At the end of the day though, I was won over by Lee and Cannon’s bold and practical transhumanism.  I admire the grinder way of iterative biohacking to achieve affordable, open, and flexible hacks that anyone can access.  That stuff is really cool, even if I don’t have the guts to try it myself.

Why Lydia Lunch Matters

I had an excellent time at the Extreme Futurist Festival ( XFF ) this year.  This is a more artistic and counter-cultural event than the Singularity Summit or Humanity+ Conference.  They had onsite body modification (finger magnets, anyone?) and performances by Negativland and Lydia Lunch.

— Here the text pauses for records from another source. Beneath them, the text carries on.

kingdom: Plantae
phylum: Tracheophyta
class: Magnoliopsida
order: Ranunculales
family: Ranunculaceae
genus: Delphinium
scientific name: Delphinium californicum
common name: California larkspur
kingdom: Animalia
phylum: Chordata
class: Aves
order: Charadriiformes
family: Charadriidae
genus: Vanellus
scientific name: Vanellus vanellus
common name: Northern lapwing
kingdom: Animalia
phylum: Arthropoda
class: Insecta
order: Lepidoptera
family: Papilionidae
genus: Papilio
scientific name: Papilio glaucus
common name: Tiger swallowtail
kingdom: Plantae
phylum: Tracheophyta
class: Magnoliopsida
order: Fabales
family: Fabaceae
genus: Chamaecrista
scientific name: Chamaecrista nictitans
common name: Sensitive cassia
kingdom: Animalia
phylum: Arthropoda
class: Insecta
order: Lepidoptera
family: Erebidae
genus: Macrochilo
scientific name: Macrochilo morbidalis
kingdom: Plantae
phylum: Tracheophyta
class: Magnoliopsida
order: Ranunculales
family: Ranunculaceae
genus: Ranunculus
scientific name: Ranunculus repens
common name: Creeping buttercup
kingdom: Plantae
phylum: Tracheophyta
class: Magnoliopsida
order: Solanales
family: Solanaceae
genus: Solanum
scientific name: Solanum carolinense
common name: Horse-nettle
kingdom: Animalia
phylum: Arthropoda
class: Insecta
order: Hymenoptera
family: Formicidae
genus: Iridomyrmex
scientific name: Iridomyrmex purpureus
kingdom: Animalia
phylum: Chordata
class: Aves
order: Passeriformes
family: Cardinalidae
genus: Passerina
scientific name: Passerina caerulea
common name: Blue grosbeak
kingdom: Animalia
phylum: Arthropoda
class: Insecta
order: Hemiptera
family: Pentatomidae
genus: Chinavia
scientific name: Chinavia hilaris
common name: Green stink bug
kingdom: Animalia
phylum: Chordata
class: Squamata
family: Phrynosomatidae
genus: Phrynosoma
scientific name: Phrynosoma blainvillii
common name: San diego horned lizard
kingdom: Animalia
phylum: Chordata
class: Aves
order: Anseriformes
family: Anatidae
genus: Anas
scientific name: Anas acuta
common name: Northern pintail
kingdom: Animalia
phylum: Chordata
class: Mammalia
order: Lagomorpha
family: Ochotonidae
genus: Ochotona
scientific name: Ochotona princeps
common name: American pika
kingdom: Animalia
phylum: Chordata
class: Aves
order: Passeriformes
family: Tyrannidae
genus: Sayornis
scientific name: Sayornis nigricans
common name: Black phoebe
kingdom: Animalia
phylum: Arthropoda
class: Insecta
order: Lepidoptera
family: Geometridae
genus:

I will write up more of my impressions in the coming weeks, but I wanted to start out with my commentary on Lydia Lunch’s performance.  Now let me start by saying that I hadn’t thought about Lydia Lunch since I was in my early 20’s and people around me were listening to Teenage Jesus and the Jerks or watching her in alternative films.  I actually found her sort of annoying at that time.  I was into new wave and she was too atonal for me.  I was already immersed in post-modern, post-punk without really realizing it, so she didn’t offer much that I couldn’t get from other artists.

But I must say that I was moved by the intensity of her show in the Vortex Immersion Dome.  She performed raw spoken word accompanied by a petulant guitarist and possibly some samples or prerecorded backing tracks.  The guitar was highly processed and basically just desultory noise.  Lunch touched on topics such as: government surveillance, drug addiction, sex, madness, war, psycho-killers, and more violence.  She understands the urge to kill, she said, but she doesn’t act on it.  At one point she turned to a smiling Rachel Haywire and described how she might end up dismembered at the side of a “shit-stained” road and asked why it was always the daughters that had to die at the hands of the fuckers.  I was shocked when one woman told me later that she heard Lunch was “pretty good but she uses the f word a lot.”  Yeah, uh, this is Lydia Lunch we are talking about here, ok?

I heard some kids afterwards describing her presentation as “confident.”  This is an understatement.  Lunch was spewing forth her own truly authentic insanity.  There could be no question in anyone’s mind that she was tortured by the visions of violence that she relayed.  She practically blasted the audience with her disturbing and outrageous vitriol.  I was squirming uncomfortably in my seat during much of the performance.

But in the end, I appreciated the experience.  I viewed her act as representing the tortured screams of the oppressed that are being crushed under the jackboots of the dominant culture.  I couldn’t help but grimace at the irony when Lunch expressed support for Islamic insurgents who would surely throw acid on her or even kill her for acting as she does.  But I don’t take Lunch too literally.  It’s important to listen to the visceral rage of the outsider which she channels.  Her work is important because the range of political discourse in the mainstream media is insanely narrow.  We Americans seem comfortable discussing the range of opinions from the right to the moderate right.  We need to listen to the outsiders because they offer a unique perspective we can’t get from within.

Before I get too puffed up with Pinker’s whiggish visions of progress, Lunch helps me recall that all is not perfect in the world and maybe to hear what it feels like to be suffering.   The people who are getting dismembered cannot be consoled by the reminder that they represent a smaller and smaller fraction of the population as a whole.  So if we listen to Lunch, it will expand the dynamic range of our political perceptions.  And that matters.